Message withdrawn at poster's request.

SunshineCake · 28/06/2020 18:17

They've all said it.

She could have posted that message years ago and never thought anyone would answer.

You need to back off completely. Let your husband deal with this but he also needs to respect her and give her some bloody time and space.

Pachooka · 28/06/2020 18:17

She was the one looking for him, and now he’s got in contact she’s barely responded. Of course he’s going to be confused and upset. It took a lot to work out to this when he found out she was looking for him.

OP posts:
Flippinfurloughed · 28/06/2020 18:17

It’s been an hour? You need to slow down! This is part of a journey for you guys but a bolt out the blue for her, especially as you don’t know when she registered.

Op please back off, tell your dp to be patient and try and help him process this rather than driving it with your own pressures / opinions. This is huge for them both, and needs to be taken slowly.

vjg13 · 28/06/2020 18:18

It would be better to use a specialised intermediary to approach her for this reason. It is important to consider everyone's feelings in this and she may need time to process this.
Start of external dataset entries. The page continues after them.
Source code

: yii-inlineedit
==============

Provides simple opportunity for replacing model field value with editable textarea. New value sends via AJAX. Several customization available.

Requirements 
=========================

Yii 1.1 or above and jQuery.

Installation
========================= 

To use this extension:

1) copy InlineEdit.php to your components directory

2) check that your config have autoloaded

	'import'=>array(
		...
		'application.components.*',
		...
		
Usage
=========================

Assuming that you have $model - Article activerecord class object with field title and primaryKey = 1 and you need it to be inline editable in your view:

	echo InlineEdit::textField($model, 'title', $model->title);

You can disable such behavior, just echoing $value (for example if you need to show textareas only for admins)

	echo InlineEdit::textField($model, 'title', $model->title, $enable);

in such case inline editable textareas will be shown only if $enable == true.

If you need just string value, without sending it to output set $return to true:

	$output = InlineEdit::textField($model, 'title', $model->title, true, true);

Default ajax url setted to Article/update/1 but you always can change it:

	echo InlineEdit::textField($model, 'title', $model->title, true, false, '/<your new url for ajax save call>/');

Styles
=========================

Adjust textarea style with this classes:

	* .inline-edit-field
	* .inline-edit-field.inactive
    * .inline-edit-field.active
It may also be a difficult time personally for her.

Flippinfurloughed · 28/06/2020 18:19

Cross posts - how do you know she’s not at work? Looking after a sick child? Trying to juggle giving kids supper / bathing them. You can’t just decide she has to jump just because you got in touch an hour ago!

TinySleepThief · 28/06/2020 18:19

If you only got her details today then I would honestly say take a step back. In a matter of just a few hours you've text her twice and rang her asking to have a conversation. It's probably a buge shock for her even if she wants contact. My advice would be to leave it a few days to let the news sink in.
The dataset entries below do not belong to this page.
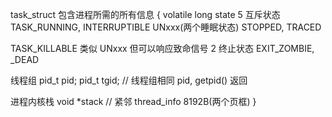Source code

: task_struct 包含进程所需的所有信息
{
volatile long state
5 互斥状态
  TASK_RUNNING, INTERRUPTIBLE UNxxx(两个睡眠状态)
  STOPPED, TRACED
  
  TASK_KILLABLE 类似 UNxxx 但可以响应致命信号
2 终止状态
  EXIT_ZOMBIE, _DEAD
  
线程组
pid_t pid;
pid_t tgid; // 线程组相同 pid, getpid() 返回

进程内核栈
void *stack // 紧邻 thread_info 8192B(两个页框)
}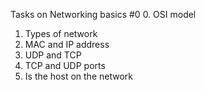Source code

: Tasks on Networking basics #0
0. OSI model
1. Types of network
2. MAC and IP address
3. UDP and TCP
4. TCP and UDP ports
5. Is the host on the network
Ulrikaka · 28/06/2020 18:19

There may be a distinction for her between finding out about him and meeting him. I have looked into my df's birth family, just for interest, but would be horrified if they actually got in touch and I do not want to actually get to know them.
Plus, it sounds like you are being a bit full on with your rate of contact, you've taken the first step, over to her.

Aquamarine1029 · 28/06/2020 18:21

If you keep pestering her it's going to put her right off. She'll think the both of you are a couple of weirdos. Don't forget that you and your husband are complete and total strangers to her, regardless of the fact your husband is blood related. She is smart to take her time and be wary before rolling out a red carpet leading you into her life.

flamingochill · 28/06/2020 18:24

She could be at work, waiting until her kids have gone to bed, waiting until other siblings can be contacted...

I realise that it's been a long time for your h but be patient!

Pachooka · 28/06/2020 18:25

It wasn’t an hour ago, it was at 9am.

No one has been pestering her at all.

OP posts:
Bakeachocolatecaketoday · 28/06/2020 18:26

I imagine before she speaks to you shes going to want to make sure you are genuine. You could be anyone (and she may have had many spurious contacts already that have made her wary)

SunshineCake · 28/06/2020 18:27

In how great the scheme of things it is, it has been seconds.

Butterer · 28/06/2020 18:28

This reply has been deleted

Message withdrawn at poster's request.

Pachooka · 28/06/2020 18:28

be wary before rolling out a red carpet leading you into her life.

She posted her details on a website to say she was searching for him. We contacted her Simply to ask if the details were correct and if he could call her. He is not expecting a fucking ‘red carpet’.

OP posts:
ClashCityRocker · 28/06/2020 18:28

Bloody hell op. I was keen to get in touch with my birth family - that doesn't mean that I wanted to have a full scale telephone conversation with them right away.

I imagine even more so if the original request was a while ago and it's come totally out of the blue.

Offer an email address. Or just text for now.

It takes a lot of time to process whether it's something you want or not. A lot of people wouldn't ve comfortable with a phone call out of the blue, it doesn't mean she doesn't want to know your DP.